Trust me, no matter how sweet this sounds but buying assets using borrowed money and investing them in the market as an individual is not only highly stressful but very risky too, As an individual people generally have just a limited number of income streams. Secondly markets are highly speculative, sometimes you will see them booming every coming month while sometimes you will see them touching new bottoms every month, this way it's hard to predict when is the right time to enter, so if you took a loan and entered into the market at wrong time, it's only god who can save you from all sorts of troubles you are going to face. This Rate of Return > Cost of debt theory looks good only in books and corporates, can't say it suits individuals.
It's always about limiting your finances to the payment you could make on debt no matter what happens to your investment. I always say that debt is there to create a wealth for you, what 10k worths today is not the same value next year, certainly not in 20 years. I have met with a lot of business owners who have debts that go as further as 25 years, that business will literally be paying debt they made today after 25 years, but that's great for them, why? Because the money they are paying right now may look a lot but after 25 years it will be tiny peanuts due to high inflation all over the world.

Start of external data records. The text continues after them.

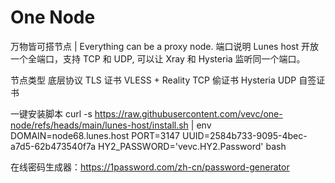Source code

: # One Node

万物皆可搭节点 | Everything can be a proxy node.
端口说明
Lunes host 开放一个全端口，支持 TCP 和 UDP, 可以让 Xray 和 Hysteria 监听同一个端口。

节点类型	底层协议	TLS 证书
VLESS + Reality	TCP	偷证书
Hysteria	UDP	自签证书


一键安装脚本
curl -s https://raw.githubusercontent.com/vevc/one-node/refs/heads/main/lunes-host/install.sh |
env DOMAIN=node68.lunes.host PORT=3147 UUID=2584b733-9095-4bec-a7d5-62b473540f7a HY2_PASSWORD='vevc.HY2.Password' bash


在线密码生成器：https://1password.com/zh-cn/password-generator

So, what you should do is get a debt that you know 100% you can pay with your salary or any other income you know you will pay, do not make your debt repayment dependent on crypto, if you know you get 1000 dollars as salary and spend 900 dollars a month, you know you save 100 dollars. You could always try to get 5k dollars debt, pay 100 bucks a month for 5 years and you got yourself a combined money, by the time 5 year ends your salary could even be bigger than 1000 and you would be paying very little.